Their timid half-denials put more life into the bereaved widower than all the beautiful letters of condolence he had received. Now he had something to do; he must ride off on the instant and put some spunk into these Grey creep-mice,
and off he went to lead Henry Grey once more up and down the garden path. He told the old gentleman that if he backed out now he would lose all hope of ever getting a King for a son-in-law. Since there was no longer any chance of marrying the little Queen of Scots to King Edward, the Protector had now the single aim of pushing forward his own daughter, Janet Seymour, as his bride; Tom had certain knowledge of this, he declared, thumping Henry Grey’s top waistcoat button as the little man hummed and hawed and Tom had to bite his lip to keep from whistling ‘How shall I make this ass to go?’

In fact, he only agreed to ‘go’ after the irresistible argument of ready cash. Tom paid the more pressing of his debts; and Jane Grey was told to write a nice letter to the Admiral telling him she would be glad to return to his guardianship.

She needed no telling; the Lady Frances, reading her daughter’s letter, felt that Jane had rather overdone her ‘thanks for the gentle letters which I received from you’ and ‘your great goodness toward me…as you have been unto me a loving and kind father, so I shall be always most ready to obey your godly monitions and good instructions.’

‘God’s blood, I hope not!’ rapped out her anxious mother, slapping her riding-whip against her fat thigh. ‘And why sign yourself his “most humble servant during my life”?’

‘Because I could not be it after my death,’ said Jane. The logic was unanswerable. And since even the threat of a whipping would not make Jane write her letter again, or even scratch out the last three emphatic words, it was despatched ‘this 1st of October 1548.’

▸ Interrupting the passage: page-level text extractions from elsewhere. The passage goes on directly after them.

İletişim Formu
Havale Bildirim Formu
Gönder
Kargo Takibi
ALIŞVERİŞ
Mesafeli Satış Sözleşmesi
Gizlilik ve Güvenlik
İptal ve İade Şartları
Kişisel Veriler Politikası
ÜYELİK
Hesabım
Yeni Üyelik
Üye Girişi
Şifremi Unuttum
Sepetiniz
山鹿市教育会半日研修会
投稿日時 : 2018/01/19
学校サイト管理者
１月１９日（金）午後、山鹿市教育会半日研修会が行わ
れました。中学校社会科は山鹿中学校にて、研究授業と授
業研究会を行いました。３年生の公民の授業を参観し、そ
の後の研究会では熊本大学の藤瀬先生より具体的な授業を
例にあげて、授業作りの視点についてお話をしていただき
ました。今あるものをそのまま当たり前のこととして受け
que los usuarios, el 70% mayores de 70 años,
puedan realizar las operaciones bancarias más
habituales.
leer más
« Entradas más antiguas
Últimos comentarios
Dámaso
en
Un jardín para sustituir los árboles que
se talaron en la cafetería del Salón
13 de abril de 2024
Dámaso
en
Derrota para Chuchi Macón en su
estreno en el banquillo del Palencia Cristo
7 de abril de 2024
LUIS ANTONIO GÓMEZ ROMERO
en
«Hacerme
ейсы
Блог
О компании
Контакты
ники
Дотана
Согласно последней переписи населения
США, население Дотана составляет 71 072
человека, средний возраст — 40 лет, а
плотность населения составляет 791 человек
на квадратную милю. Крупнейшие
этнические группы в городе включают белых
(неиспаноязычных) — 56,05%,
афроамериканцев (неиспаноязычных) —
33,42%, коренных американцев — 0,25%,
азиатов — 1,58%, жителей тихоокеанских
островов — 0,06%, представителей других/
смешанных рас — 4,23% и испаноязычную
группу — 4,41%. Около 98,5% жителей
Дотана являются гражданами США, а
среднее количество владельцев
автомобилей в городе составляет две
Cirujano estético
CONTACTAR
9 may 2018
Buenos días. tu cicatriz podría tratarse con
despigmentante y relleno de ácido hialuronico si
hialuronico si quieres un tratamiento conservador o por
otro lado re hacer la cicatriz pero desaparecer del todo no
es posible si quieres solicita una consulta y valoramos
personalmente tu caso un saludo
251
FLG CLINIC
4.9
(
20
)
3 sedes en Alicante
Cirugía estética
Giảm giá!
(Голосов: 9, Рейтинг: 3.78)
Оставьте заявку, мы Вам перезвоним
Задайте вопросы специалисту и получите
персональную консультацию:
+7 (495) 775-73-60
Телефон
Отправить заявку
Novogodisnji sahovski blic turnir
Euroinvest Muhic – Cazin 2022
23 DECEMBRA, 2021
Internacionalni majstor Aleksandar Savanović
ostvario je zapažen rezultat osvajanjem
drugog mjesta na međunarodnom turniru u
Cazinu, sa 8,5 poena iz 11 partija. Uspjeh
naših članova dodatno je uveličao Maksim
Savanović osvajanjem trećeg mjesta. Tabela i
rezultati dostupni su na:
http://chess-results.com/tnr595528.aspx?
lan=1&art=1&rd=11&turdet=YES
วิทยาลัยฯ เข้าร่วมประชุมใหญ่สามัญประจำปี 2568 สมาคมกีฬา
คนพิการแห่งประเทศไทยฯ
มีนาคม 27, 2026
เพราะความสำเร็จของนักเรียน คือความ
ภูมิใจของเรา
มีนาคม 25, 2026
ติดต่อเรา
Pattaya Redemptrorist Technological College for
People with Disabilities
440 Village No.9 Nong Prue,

Through the great woods that spread for miles round
Bradgate the Admiral and his retinue again came riding, the golden leaves falling round them; again he dined and wined, walked and talked, hunted and made merry with the Greys. But this time when he left, Jane rode back with him to his house in the Strand – a long ride, they had to stop at more than one town
en route
for cold beef and beer for themselves and their numerous escort, and Jane was astonished at the gusto with which he ate it, and, for the matter, at her own. On this lovely changing autumn day the world seemed to be beginning all over again.